Excerto fornecido:
....
O Festival Internacional de Jazz Feminino de Estocolmo é apresentado em cooperação com o Konserthuset Stockholm. Com o apoio de Musikverket, Kulturrådet, Região de Estocolmo.
A Conferência é apresentada em colaboração com a Europe Jazz Network, Kulturens, Keychange e Svensk Jazz.”
A trompete serviu de partida para Yazz Ahmed, mas hoje também toca fliscorne. O seu som é o encontro de diversas culturas musicais – são diferentes partes do Mundo que se cruzam na sua música e na sua improvisação.
Intrusiva, inquietante e misteriosa, escutar Yazz Ahmed com atenção poderá tornar-se uma viagem longa e mágica, digna de um certo transe musical.
Viveu a infância no Bahrein e mudou-se para Londres aos 9 anos. Com origem materna em Inglaterra e paterna no Bahrein, Yazz Ahmed manifesta esta troca de culturas na sua música. Inicialmente teve formação clássica, mas acabou por se ligar ao mundo do jazz por influência do seu avô materno, o trompetista Terry Brown.
Com poucos álbuns gravados, Ahmed demonstra forte criatividade, sem preconceitos nem fronteiras, que a acompanha como compositora, instrumentista e improvisadora.
Em 2011 lançou o seu primeiro álbum, “Finding My Way Home” . Dos seus trabalhos, este é o que mais se aproxima de um certo jazz mais ocidental, talvez ainda um pouco ingénuo. Contudo, já ousa alguma exploração sonora, onde se denota a presença de alguns elementos árabes, como escalas e ritmos. Em 2017 lança “La Saboteuse” e, em 2019, “Polyhymnia”. Efectuou também outras gravações e reeditou álbuns. Escutar qualquer um dos seus trabalhos, é uma viagem.
Ao longo do seu desenvolvimento, verifica-se a importância dada à presença de uma vasta instrumentação, numa tentativa de misturar e explorar as várias ferramentas ao seu dispor, como pontes de diálogo. Em “Polyhymnia” já podemos escutar a presença de uma orquestra, com diferentes sopros, cordas, teclas, percussões, vozes e eletrónica. Nos seus trabalhos todos os instrumentistas estão muito presentes e com solos muito consistentes. Ahmed também se vai afirmando com o fliscorne, instrumento que lhe permite desenvolver os quartos de tom, tão característicos da música árabe. Dessa mistura de sons nasce a riqueza da sua música – o cruzamento de fronteiras geográficas, culturais, sem dogmas nem preconceitos.
Ahmed já afirmou em entrevistas que o álbum de Rabih Abouh-Kalil, “Blue Camel”, a inspirou muito para a sua música. Também ela, principalmente nos seus dois últimos álbuns, explora a influência do jazz aprendido e tocado em Londres com os ritmos e harmonias árabes. Se, por um lado, em “La Saboteuse”, encontramos uma experimentação mais eletrónica, com destaque para grandes solos no clarinete baixo, onde começa a ser definido um caminho muito próprio, diferente do primeiro álbum (inclusive, faz lembrar também alguns westerns com elementos de rock). Por outro lado, em” Polyhymnia”., encontramos um grande trabalho de composição para orquestra. Aqui, a instrumentista, compositora e improvisadora pretende afirmar na música um carácter mais político. Ahmed inpirou-se na musa da mitologia grega, Polyhymnia, para falar de histórias de mulheres incríveis como Malala Yousafzai ou Rosa Parks, numa espécie de celebração e incentivo ao poder e criatividade das mulheres. Poderá afirmar-se que Polyhymnia é um álbum feminista.
....
Registos de dados:
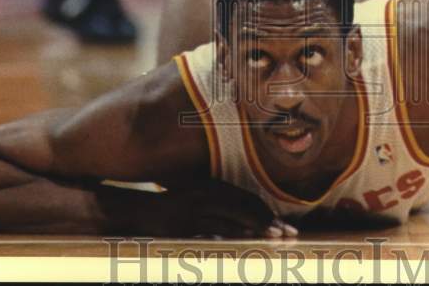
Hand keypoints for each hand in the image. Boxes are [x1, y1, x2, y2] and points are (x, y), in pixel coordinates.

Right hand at [159, 179, 297, 239]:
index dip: (267, 213)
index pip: (247, 200)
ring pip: (233, 219)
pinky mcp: (185, 225)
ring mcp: (196, 209)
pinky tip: (246, 240)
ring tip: (275, 238)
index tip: (285, 225)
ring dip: (256, 229)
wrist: (138, 210)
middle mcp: (207, 195)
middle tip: (289, 235)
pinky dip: (232, 234)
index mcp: (212, 188)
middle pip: (245, 208)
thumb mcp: (197, 198)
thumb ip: (219, 205)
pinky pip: (213, 229)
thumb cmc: (172, 207)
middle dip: (269, 222)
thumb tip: (246, 221)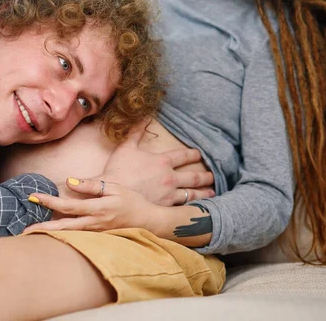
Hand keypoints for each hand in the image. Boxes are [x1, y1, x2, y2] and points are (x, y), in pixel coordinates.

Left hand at [25, 178, 163, 232]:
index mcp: (97, 209)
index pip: (68, 206)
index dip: (49, 202)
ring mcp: (95, 233)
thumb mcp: (114, 188)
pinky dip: (61, 236)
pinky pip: (76, 237)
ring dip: (50, 234)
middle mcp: (94, 224)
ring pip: (68, 234)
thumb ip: (92, 186)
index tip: (34, 196)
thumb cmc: (132, 201)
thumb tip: (70, 181)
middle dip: (43, 227)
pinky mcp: (97, 238)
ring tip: (31, 233)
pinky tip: (50, 235)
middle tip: (24, 229)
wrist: (149, 222)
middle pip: (63, 227)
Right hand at [100, 130, 214, 205]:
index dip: (193, 154)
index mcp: (162, 162)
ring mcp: (169, 194)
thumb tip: (143, 117)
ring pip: (192, 193)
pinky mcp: (165, 208)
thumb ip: (135, 132)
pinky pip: (183, 207)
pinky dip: (193, 206)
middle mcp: (170, 178)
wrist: (113, 195)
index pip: (183, 156)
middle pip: (193, 176)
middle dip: (205, 176)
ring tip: (212, 193)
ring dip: (204, 192)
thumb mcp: (126, 147)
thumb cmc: (118, 170)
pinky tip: (198, 208)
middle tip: (213, 176)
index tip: (199, 154)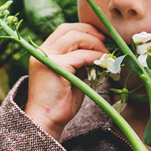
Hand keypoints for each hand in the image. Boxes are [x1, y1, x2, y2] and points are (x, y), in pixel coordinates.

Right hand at [25, 23, 106, 139]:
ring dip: (94, 43)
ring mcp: (48, 58)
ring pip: (75, 38)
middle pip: (69, 30)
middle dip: (91, 32)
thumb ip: (79, 61)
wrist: (46, 121)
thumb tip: (98, 51)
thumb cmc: (60, 102)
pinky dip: (95, 56)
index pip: (64, 30)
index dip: (84, 29)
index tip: (100, 36)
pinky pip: (81, 55)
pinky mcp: (56, 66)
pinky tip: (103, 62)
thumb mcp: (71, 75)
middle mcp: (43, 51)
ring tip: (106, 54)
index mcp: (44, 52)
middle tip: (107, 41)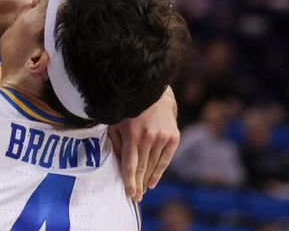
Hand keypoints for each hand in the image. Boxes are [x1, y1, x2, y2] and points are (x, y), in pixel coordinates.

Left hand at [108, 85, 178, 202]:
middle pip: (142, 168)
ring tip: (142, 191)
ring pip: (153, 165)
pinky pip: (165, 159)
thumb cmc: (128, 106)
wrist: (152, 89)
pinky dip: (159, 172)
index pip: (130, 165)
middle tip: (136, 198)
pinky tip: (153, 181)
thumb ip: (117, 142)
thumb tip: (119, 163)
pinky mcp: (173, 136)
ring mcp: (162, 137)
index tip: (130, 195)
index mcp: (132, 134)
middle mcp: (149, 137)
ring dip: (147, 180)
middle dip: (138, 185)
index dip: (130, 182)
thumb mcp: (115, 121)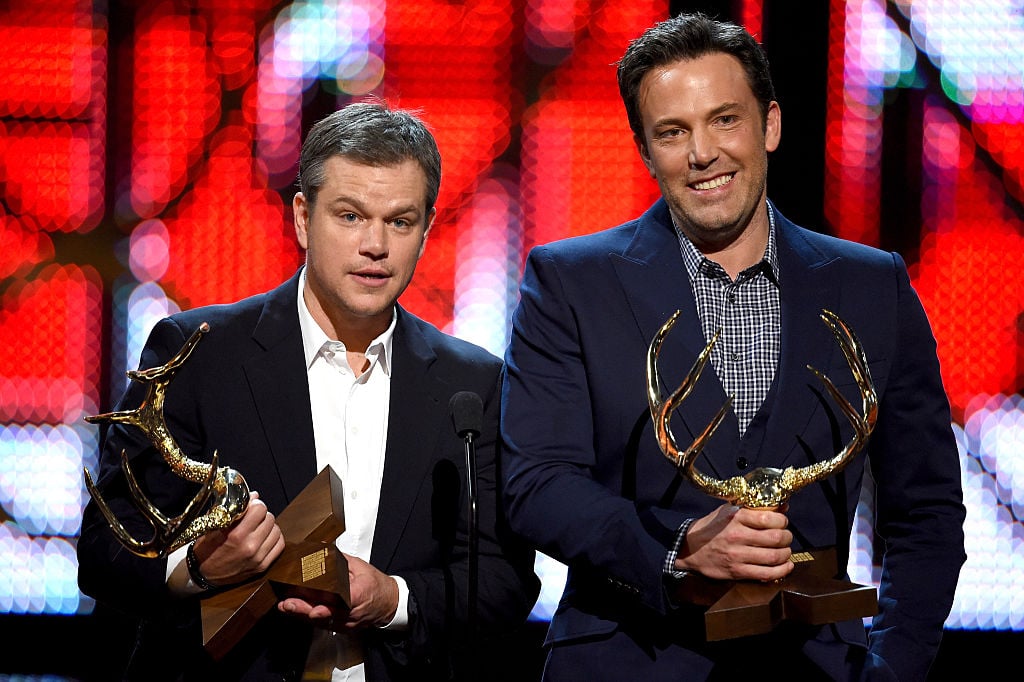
....
Partes do exercício:
• A. Enumere os tipos de instrumentação que o texto sobre Yazz Ahmed diz poderem escutar-se na orquestra de “Polyhymnia”.
• B. Segundo o texto sobre Yazz Ahmed, com que idade se mudou ela para Londres?
• C. Prolongue, por favor, o texto sobre Yazz Ahmed a partir da última frase apresentada.

Respostas escritas:
• A. Sopros, cordas, teclas, percussões, vozes e eletrónica.

• B. Aos 9 anos.

• C.
Yazz Ahmed tem tido destaque no mundo do música como uma das melhores instrumentistas e compositoras de jazz da actualidade. No ano de 2020 venceu os prémios “2020 Jazz FM Award for UK Jazz Act of the Year” e “The Ivors Composer Awards 2020”.
As improvisadoras. Onde estão essas mulheres que tocam, que compõem, que sentem o som, que improvisam? Onde estão elas e os seus instrumentos?
Mais de 100 anos após o surgimento dos primórdios do jazz, constato que foram muito poucas aquelas que ficaram consagradas na história deste género musical. Percebo que, mesmo para essas poucas, apenas lhes foi permitido ocupar um espaço reduzido e bem delimitado: o lugar de cantora, por vezes pianista e, raras vezes, compositora. Caso combinassem estes três campos, eram tratadas como perigosas, ameaçadoras, até por perdidas e loucas. Muitas delas, produto da América segregacionista, foram alvo de racismo, violência doméstica, física e psicológica, abuso sexual e assédio. Mesmo assim, essas poucas mulheres, chegaram tão longe.
Hoje, tantos anos passados, a pergunta continua a impor-se… porque foram só essas, tão poucas? Porque, no mundo desta música que se diz tão livre, continuam as referências masculinas constantes?
O cenário parece dar alguns sinais de mudança, ainda que muito superficial. Na transição de 2020 para 2021, finalmente surgem nomes de mulheres nas listas de “melhores do ano”. Elas começam a impor-se e dão sinais de não querer voltar atrás. Contudo, a voz dos críticos de música continua a ser, também ela, sempre masculina.
Apesar da proliferação de inúmeros festivais e escolas de jazz, tanto ao nível nacional como internacional, alguns dos críticos e apreciadores de música afirmam que o jazz tem os dias contados. Será esta uma realidade? Será este um género musical que por ter sofrido tantas transformações irá perder as suas raízes e deixará de existir? Estarão eles a referir-se ao Bebop? Penso que este não é um tema de resposta simples e que estará, com certeza, na origem de muitos estudos. Contudo, é um campo importante para reflexão, o da evolução da música, nomeadamente deste género de música, os meios sociais onde se desenvolveu e o papel da mulher no seu interior. Aprofundando a questão, sob um espectro mais filosófico e pensando nas novas improvisadoras, outra reflexão a fazer é se, sendo o jazz considerado música improvisada, a música improvisada, pode toda ela ser considerada jazz?
É importante pensar o presente da música improvisada. É importante olhar o jazz e a sua evolução. Desde que comecei a gostar de jazz e a assistir a concertos com regularidade, de todos as vezes que olhei o palco me perguntei, “mas porquê só homens? Onde estão as mulheres?”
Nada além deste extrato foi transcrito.